Build Phase for Logistics IT Centers

Logistics systems operate around the clock. The Build phase must include agreement on on-call coverage for production incidents — response time SLAs, escalation paths, on-call compensation compliant with Romanian labour law. A BOT center in Romania (UTC+2/+3) covers European business hours fully. For overnight coverage, a follow-the-sun arrangement with an Indian resource or a defined on-call roster for the Romanian team covers the gap.

New carrier EDI connections require testing with the carrier's integration team, which can take 4–8 weeks per carrier. The Build phase timeline must account for integration testing cycles with carrier partners, not just internal development timelines.

RPG engineers who join the BOT center need to understand the business logic in the system, not just the RPG syntax. The Build phase knowledge transfer must include a system documentation walk-through, business process context, known system quirks and limitations, and existing integration interfaces. Allocate 2 full weeks for this. Budget for key knowledge holders from the client's existing team to be available for Q&A during the first 90 days.

Frequently Asked Questions

Can a BOT center handle on-call support for 24/7 logistics operations?

Yes. The BOT operating agreement specifies on-call arrangements: roster structure, response time SLAs by severity level, escalation paths to client operations management, and on-call compensation in compliance with Romanian labour law. For P1 production incidents (system down, no bookings processing), typical SLAs are 30-minute response, 4-hour resolution target. Romania's UTC+2/+3 time zone means the on-call engineer during European overnight hours is working during their late evening — on-call allowances rather than full night shifts are the standard structure.

Is there RPG talent in Romania for logistics IT?

Romania has RPG talent from logistics, distribution, and manufacturing companies that run iSeries platforms. The pool is smaller than the SAP or Java market and requires active headhunting — RPG engineers with logistics domain experience are not found through standard job postings. Poland, the Czech Republic, and Ukraine also have RPG talent. For a center of 8–12 RPG engineers, a multi-country sourcing approach across Romania and Poland is more reliable than single-country sourcing.

How does a BOT center handle customs compliance engineering across multiple jurisdictions?

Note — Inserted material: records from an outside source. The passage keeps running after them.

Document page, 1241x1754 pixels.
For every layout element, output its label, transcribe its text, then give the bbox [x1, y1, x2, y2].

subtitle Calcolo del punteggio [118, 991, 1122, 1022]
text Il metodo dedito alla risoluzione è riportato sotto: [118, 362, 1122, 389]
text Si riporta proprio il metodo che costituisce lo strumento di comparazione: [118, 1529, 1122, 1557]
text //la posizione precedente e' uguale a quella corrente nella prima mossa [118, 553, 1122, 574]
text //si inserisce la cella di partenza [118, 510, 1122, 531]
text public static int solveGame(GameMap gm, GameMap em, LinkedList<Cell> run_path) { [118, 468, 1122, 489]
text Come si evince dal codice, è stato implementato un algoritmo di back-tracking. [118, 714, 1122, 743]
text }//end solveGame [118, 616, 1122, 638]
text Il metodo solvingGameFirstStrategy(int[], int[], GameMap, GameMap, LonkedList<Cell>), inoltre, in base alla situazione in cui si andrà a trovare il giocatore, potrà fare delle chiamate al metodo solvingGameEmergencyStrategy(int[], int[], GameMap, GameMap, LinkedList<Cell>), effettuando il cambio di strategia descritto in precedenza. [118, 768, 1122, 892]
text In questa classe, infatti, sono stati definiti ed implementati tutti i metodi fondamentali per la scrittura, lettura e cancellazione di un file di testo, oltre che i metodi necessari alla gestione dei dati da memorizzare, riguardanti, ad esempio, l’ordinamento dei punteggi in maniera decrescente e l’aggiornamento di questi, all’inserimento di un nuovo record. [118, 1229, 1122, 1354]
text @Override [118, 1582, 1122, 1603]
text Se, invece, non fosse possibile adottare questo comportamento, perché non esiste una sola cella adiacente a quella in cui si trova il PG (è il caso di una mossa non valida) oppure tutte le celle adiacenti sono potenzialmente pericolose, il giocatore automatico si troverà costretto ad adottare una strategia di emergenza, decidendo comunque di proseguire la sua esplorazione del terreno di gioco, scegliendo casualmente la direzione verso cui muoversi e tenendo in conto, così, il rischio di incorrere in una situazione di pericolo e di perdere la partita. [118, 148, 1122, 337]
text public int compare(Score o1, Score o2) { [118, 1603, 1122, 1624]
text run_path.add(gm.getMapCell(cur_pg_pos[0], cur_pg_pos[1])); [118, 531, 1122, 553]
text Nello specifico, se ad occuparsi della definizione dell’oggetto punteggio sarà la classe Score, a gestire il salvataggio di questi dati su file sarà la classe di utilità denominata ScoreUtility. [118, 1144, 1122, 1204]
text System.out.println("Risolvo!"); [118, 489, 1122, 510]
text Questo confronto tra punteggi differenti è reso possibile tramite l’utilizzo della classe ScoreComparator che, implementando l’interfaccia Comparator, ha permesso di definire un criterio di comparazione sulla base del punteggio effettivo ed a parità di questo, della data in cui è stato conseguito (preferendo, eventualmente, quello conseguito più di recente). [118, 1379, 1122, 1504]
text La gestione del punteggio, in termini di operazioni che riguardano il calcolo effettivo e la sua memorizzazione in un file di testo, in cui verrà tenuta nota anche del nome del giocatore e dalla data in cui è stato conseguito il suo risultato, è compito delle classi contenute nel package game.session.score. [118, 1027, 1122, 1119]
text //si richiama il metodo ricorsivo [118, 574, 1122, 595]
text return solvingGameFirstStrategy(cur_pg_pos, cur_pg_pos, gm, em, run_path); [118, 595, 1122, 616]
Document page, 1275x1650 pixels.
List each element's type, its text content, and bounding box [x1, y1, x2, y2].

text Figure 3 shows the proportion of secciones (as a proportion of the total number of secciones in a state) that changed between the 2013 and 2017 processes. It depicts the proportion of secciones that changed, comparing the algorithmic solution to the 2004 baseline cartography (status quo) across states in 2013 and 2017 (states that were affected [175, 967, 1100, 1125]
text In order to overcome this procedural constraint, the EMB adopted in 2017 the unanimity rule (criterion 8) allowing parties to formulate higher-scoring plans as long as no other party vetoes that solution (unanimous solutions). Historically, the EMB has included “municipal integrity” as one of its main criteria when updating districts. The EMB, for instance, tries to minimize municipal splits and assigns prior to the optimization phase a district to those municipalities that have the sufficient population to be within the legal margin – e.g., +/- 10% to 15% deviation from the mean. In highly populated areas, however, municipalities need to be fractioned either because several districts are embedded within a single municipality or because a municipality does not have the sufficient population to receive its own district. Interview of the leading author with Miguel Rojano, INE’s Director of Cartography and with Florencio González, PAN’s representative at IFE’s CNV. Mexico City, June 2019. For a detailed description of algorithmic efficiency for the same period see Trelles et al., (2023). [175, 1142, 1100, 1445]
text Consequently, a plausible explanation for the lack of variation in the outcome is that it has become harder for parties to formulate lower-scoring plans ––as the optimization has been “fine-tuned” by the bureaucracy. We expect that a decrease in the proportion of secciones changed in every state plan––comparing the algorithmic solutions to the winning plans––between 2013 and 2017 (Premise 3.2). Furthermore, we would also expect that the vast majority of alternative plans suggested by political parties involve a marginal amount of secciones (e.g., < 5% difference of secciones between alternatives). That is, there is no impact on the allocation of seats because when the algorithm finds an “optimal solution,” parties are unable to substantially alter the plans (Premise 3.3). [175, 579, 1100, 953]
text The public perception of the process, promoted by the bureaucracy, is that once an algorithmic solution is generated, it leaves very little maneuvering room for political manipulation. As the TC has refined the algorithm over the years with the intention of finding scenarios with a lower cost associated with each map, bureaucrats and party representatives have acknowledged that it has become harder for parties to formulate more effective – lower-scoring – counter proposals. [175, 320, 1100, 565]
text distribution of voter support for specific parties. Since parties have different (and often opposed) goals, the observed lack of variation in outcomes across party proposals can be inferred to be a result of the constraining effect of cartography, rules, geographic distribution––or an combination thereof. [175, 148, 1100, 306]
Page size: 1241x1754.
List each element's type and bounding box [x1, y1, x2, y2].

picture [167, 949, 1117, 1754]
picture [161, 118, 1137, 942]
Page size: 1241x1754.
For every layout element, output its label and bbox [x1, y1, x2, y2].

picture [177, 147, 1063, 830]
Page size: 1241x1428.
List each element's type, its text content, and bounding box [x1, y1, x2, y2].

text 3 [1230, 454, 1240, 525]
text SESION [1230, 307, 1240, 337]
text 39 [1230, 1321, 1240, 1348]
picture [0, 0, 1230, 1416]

Logistics companies operating across multiple EU and non-EU countries require customs compliance IT across different national customs systems (ATLAS in Germany, HMRC CDS in the UK, PLATON in Poland, etc.). A BOT center covering customs IT maintains engineers who understand the regulatory requirements in the relevant jurisdictions, typically through a combination of SAP GTS specialists and custom-system developers. Regulatory changes — new customs procedures, CBAM, Import One-Stop Shop changes — are handled through the normal change management process, with the client's compliance team providing regulatory context and the center's engineers implementing the technical changes.

What is the typical team structure for a 3PL BOT center?

A typical 15-person 3PL BOT center splits across: legacy TMS/WMS (RPG or early Java) — 5 engineers; SAP TM/EWM — 4 consultants; integration/EDI — 3 engineers; data analytics — 3 engineers. This covers steady-state maintenance, carrier onboarding, customer integrations, and operational reporting without single points of failure on critical roles. As the center grows, legacy maintenance engineers may transition to modernisation work as RPG modules are progressively replaced.

How long does it take to transfer RPG system knowledge from the current team to the BOT center?

Structured knowledge transfer takes 3–6 months to reach a point where the BOT center can handle the full RPG support scope independently. The process: month 1, shadowing the incumbent team; month 2, shared support with BOT center taking primary responsibility; month 3, BOT center primary with incumbent available for escalation; month 4+, full independence. Gaps in documentation — and there are always gaps — surface during this period. The Build phase knowledge transfer program should create documentation as an output, not just deliver it verbally.